Continue to expand the base of well-trained and well-supported clinical researchers and clinical trial experts in dermatology via an increased emphasis on epidemiology and clinical trial design in residency as well as in research training programs.
Evaluate the impact of existing mechanisms to support young clinical investigators and explore new ways to make clinical skin research compelling to investigators. It is also necessary to support role models and mentors in the field and to draw from the related expertise of professionals in schools of public health and elsewhere to supplement those in dermatology.
Develop new data instruments that better measure disease severity and provide uniform descriptions and data that are comparable across studies. These instruments should include both disease-specific criteria that adequately represent status change and response to intervention, as well as global criteria that address the impact of skin diseases on the individual.
Assess the usefulness of existing data instruments that measure the burden of skin disease, particularly ones that consider patient and family quality of life and caregiver burden. These burden-of-disease assessment tools can be used to evaluate skin disease interventions.
Consider important drug-therapy comparison studies and rare disease research that industry is unlikely to undertake.
Make the data from long-term studies of large cohorts, such as the psoralens with ultraviolet A (PUVA) study, available to researchers so they can compare patients over time.
Conduct behavioral and psychobiology studies that have the potential to improve understanding of the mechanisms of skin disease.
Conduct studies on the causes and treatments of itching, which is a significant clinical problem.

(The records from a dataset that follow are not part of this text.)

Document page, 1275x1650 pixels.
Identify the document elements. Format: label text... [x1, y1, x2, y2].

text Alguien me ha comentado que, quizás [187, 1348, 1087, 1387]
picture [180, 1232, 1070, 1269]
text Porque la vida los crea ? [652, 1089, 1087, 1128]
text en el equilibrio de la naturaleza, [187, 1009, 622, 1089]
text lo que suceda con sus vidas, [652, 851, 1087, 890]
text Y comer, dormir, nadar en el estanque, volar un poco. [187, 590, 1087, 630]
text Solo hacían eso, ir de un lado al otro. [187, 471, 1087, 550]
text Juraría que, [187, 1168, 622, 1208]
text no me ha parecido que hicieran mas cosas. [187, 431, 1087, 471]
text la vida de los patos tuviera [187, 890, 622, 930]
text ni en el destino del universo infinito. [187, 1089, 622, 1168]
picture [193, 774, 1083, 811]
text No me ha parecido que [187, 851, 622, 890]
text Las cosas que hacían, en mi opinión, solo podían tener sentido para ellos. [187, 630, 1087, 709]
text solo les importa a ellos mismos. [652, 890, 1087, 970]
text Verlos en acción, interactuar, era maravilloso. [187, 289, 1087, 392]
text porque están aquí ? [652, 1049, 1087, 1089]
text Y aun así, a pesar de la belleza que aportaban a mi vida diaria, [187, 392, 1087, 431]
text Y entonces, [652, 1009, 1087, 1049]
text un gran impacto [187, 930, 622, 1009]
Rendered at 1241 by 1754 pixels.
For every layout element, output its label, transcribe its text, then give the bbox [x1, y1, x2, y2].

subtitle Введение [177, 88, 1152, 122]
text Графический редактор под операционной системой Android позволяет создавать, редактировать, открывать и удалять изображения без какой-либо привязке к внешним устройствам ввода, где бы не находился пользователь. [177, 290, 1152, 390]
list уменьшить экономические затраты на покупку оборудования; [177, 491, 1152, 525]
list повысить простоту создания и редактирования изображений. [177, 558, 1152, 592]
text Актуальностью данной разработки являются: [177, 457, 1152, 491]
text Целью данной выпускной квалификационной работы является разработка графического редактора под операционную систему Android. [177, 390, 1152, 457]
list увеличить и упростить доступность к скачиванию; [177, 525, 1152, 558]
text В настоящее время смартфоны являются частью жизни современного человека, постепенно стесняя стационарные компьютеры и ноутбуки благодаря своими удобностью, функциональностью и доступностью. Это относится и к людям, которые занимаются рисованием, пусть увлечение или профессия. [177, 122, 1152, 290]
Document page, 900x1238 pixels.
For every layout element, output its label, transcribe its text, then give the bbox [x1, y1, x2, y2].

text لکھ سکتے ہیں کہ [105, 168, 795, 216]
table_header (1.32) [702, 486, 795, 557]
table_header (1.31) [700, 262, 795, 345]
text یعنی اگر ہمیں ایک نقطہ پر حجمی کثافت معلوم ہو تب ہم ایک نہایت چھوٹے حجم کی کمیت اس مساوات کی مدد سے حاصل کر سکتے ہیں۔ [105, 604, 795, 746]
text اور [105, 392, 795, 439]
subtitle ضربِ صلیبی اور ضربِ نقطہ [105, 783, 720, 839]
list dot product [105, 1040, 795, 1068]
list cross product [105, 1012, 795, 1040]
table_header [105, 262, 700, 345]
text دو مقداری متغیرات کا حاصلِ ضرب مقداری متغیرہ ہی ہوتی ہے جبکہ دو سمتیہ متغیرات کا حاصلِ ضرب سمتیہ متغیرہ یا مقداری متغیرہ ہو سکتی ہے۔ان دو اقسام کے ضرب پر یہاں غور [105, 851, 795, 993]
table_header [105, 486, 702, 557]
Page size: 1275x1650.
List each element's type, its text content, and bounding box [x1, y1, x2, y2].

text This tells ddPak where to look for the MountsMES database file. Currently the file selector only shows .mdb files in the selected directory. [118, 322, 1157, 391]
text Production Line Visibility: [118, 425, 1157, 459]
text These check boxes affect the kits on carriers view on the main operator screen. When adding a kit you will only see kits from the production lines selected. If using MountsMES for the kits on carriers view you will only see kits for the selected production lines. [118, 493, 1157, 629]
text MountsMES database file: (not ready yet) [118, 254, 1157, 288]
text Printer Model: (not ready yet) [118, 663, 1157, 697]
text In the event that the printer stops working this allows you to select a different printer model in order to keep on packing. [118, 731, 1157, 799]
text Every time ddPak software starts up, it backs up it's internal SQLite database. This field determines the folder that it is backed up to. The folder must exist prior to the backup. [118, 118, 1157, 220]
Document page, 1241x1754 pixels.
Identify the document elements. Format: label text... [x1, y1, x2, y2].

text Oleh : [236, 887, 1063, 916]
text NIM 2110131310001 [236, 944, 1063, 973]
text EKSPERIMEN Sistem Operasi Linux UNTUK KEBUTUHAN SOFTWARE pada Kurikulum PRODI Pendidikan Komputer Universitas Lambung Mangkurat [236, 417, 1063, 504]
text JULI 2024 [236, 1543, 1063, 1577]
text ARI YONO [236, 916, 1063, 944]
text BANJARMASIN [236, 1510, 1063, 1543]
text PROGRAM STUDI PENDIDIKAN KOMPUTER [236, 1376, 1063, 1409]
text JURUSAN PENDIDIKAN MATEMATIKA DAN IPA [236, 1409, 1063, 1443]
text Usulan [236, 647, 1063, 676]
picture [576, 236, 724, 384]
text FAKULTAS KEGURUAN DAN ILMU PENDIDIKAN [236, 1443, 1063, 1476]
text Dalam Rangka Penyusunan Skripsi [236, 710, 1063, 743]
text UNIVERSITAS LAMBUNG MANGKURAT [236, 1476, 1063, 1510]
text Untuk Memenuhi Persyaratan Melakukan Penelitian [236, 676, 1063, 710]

3F-13) Skin Disease Prevention and Aging Skin

The population in the United States is aging. The consequences of aging on skin are due not only to chronologic effects but- probably to an even greater extent- to accumulated environmental damage. Much of this damage is caused by ultraviolet (UV) radiation from the sun, and, for those who frequent tanning salons or use tanning beds, from artificial sources as well. Damage is found in the epidermis. This skin layer becomes discolored, dries out (thus changing its resistance to chemical penetration), and can develop skin cancers, precancers, and benign tumors. In the dermis, skin loses adnexal structures (e.g., hair, sebaceous, and sweat glands), thins, and becomes fragile.

Some broad areas of recommended research directions include:

Develop interventions that reverse, not merely delay, the adverse changes that occur in aging skin.
Increase prevention research. Because most of the adverse effects due to aging are from ultraviolet (UV) radiation, behavioral modification research and protective behaviors will be necessary to maximize realistic UV avoidance, particularly during the teenage years of life.
Educate the public about the importance of skin and skin integrity.

4) CONCLUSION

Bones, muscles, joints, and skin are central components of the human body. We now understand better how they develop and function normally, and how they are altered in disease. Recent advances have illuminated the roles of genetics, the environment, diet, and behavior in disease. Perhaps most noteworthy, we are making progress in our efforts to identify those at-risk for developing disease, so we may focus on improved prevention strategies to preserve function and reduce disability and premature mortality. This long-range plan underscores the commitment of the NIAMS to identify and respond to promising scientific opportunities and emerging public health needs across the spectrum of our research portfolio, for the benefit of the American public.